Sitges 2019 - 52° Festival Internazionale del Cinema Fantastico: giorno 1
Il più grande spettacolo di cinema fantastico del mondo ha riaperto le porte: dal 3 al 13 ottobre il 52 Festival Internacional de Cinema Fantàstic de Catalunya presenta 171 film con 355 proiezioni. Sono già stati venduti 46.567 biglietti e sono previsti circa 200.000 visitanti. 542 i giornalisti accreditati e ben 845 i professionisti dell’industria cinematografica. Se si aggiunge che saranno presentati 37 libri di genere e che ci sono cinque sezioni di concorso: Secciò Oficial Fantàstic, Orbita, Noves Visions, Midnight X-Treme, Animat, non resta che accostarsi al tappeto rosso e completare questo universo fantastico che tra numerosissimi ospiti premierà anche i nostri Asia Argento e Pupi Avati.
Il regista statunitense Vincenzo Natali che esordì nel 1997 con Cube, premiato come miglior film di quell’anno a Sitges, ha presentato il film d’apertura tratto da un racconto di Stephen King e di suo figlio Joe Hill, In the tall Grass (Nell’erba alta). Più che un racconto un incubo lungo 90 minuti nel quale si può morire più volte e ciononostante ritrovarsi vivi. Due fratelli, Cal e Becky, lei è incinta, sulla strada verso San Diego fermano la macchina. Lei non si sente bene, e vorrebbe tornare indietro, quando il lamento di un bambino, da un fogliame alto oltre due metri, attira la sua attenzione. Fanno l’errore d’inoltrarsi nella campagna, e rischiano di non uscirne più. Come il canto di una sirena il lamento di Toby li farà girare a vuoto nel verde dove incontreranno anche il padre del nascituro, ma soprattutto quello di Toby, sorta di fondamentalista religioso col quale ingaggiano violente lotte. L’energumeno è interpretato da Patrick Wilson, premiato in apertura di Festival con La macchina del tempo, e tra gli altri anche Harrison Gilbertson e Rachel Wilson, in una vicenda per aficionados che ripropone il tema del labirinto che fece il successo di Cube. Meno geometrico e sicuramente più tortuoso del percorso del precedente film, questa volta segue movimenti a volte concentrici e mai lineari, confinando i protagonisti in spazi circoscritti nei quali gli scontri rivelano la vera natura dei personaggi.
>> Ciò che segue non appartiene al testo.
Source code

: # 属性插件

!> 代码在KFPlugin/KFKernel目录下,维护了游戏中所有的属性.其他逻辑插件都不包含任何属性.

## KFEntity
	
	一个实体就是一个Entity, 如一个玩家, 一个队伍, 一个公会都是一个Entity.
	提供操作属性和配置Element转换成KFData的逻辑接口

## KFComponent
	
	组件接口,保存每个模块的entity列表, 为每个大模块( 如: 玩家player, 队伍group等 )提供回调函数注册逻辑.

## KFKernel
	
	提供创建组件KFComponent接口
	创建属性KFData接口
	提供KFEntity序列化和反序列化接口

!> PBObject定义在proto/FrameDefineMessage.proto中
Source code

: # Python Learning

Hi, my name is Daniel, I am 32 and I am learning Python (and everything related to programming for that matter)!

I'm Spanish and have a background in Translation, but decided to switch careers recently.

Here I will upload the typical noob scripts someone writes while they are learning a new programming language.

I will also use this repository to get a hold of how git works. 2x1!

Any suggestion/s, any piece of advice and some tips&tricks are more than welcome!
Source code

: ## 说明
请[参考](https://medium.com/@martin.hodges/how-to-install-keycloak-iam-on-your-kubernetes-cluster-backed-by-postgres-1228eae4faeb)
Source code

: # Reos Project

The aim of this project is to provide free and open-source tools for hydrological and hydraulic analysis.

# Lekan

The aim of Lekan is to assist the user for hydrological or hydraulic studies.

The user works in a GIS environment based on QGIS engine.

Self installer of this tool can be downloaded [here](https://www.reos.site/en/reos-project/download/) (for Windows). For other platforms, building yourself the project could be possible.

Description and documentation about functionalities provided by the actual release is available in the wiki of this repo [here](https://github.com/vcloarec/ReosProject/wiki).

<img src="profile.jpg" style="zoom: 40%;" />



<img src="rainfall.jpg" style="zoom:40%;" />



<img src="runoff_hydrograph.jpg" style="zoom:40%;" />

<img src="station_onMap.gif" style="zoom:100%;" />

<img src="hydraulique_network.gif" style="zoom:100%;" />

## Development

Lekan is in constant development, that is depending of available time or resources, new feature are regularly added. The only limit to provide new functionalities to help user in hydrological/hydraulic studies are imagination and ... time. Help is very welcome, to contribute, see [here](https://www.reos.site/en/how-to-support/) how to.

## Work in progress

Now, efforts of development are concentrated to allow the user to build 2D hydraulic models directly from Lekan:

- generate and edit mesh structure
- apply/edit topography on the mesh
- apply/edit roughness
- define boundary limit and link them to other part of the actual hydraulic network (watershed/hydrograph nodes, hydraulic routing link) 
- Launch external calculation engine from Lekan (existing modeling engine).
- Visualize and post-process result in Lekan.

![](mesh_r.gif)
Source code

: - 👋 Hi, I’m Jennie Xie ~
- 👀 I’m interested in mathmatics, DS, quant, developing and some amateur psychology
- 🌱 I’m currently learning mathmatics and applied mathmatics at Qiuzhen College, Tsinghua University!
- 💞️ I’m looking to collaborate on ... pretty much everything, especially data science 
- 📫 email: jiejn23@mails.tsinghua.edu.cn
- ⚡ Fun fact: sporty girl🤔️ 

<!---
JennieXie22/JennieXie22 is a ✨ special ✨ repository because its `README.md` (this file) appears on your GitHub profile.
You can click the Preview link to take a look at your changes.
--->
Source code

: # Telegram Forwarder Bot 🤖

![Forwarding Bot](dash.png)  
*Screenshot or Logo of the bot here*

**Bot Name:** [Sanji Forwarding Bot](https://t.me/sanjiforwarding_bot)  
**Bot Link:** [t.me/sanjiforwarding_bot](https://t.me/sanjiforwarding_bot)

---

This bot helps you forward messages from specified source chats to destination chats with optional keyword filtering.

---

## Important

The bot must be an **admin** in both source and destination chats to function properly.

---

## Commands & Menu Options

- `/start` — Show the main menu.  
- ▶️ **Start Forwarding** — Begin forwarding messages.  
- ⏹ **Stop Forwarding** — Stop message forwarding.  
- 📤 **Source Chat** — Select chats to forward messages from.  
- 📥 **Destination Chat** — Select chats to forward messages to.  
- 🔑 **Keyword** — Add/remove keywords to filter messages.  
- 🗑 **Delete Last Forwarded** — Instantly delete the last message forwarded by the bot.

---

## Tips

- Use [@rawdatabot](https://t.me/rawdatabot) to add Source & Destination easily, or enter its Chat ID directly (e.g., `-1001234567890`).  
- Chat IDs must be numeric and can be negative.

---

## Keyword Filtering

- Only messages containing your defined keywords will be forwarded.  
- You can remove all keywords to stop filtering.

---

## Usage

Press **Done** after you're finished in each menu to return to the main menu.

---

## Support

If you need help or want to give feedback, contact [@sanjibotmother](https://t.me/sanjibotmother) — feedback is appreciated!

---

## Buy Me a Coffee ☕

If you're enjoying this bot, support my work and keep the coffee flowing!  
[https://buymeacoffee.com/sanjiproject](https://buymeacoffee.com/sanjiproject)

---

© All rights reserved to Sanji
Sicuramente più divertente, anche se il termine è del tutto inappropriato, il film d’apertura della sezione Noves Visions, Dogs don’t wear Pants (I cani non indossano pantaloni) del finlandese Jukka-Pekka Valkeapää, già presentato alla Quinzaine di Cannes. Un profondo senso di colpa ha colpito Juha per la morte della moglie, affogata nel lago durante una vacanza. Ha tentato inutilmente di salvarla e nel tempo ha condensato un desiderio di morte che un’occasione lo porta a pratiche sadomasochistiche. Chirurgo in un ospedale, viene a sapere che una giovane esperta fisioterapista si esibisce di notte in un club dove uomini pagano per essere dominati e percossi. Interpretata da Krista Kosonen, Mona è rivestita di cuoio nero e di bulloni e assume un atteggiamento che incute paura. Juha (Pekka Strang), sarà costretto a muoversi a quattro zampe come un cane, verrà maltrattato e fustigato, ma soprattutto chiuderà le sedute con la simulazione di uno strangolamento che la donna esegue serrando la testa in una busta di plastica e pressandogli il collo. C’è il rischio del soffocamento che Mona evita sapientemente ma che Juha sembra volere: desidera morire senza suicidarsi. E in ogni seduta chiede che la simulazione abbia una maggiore durata, fino a quando dovrà essere rianimato e ricoverato in ospedale. Dopodiché lei non vuole più incontrarlo, ma il chirurgo è tenace e pronto ad affrontare qualsiasi dolore per riprendere una consuetudine con una donna che ha imparato ad apprezzare. Il film dura 105 minuti, ma la sentita e calibrata interpretazione dei due protagonisti e l’inatteso senso di humour del regista non lasciano spazio alla considerazione del tempo che passa perché a suo modo il film è un thriller, un’originale introspezione dell’animo e una storia di amor fou.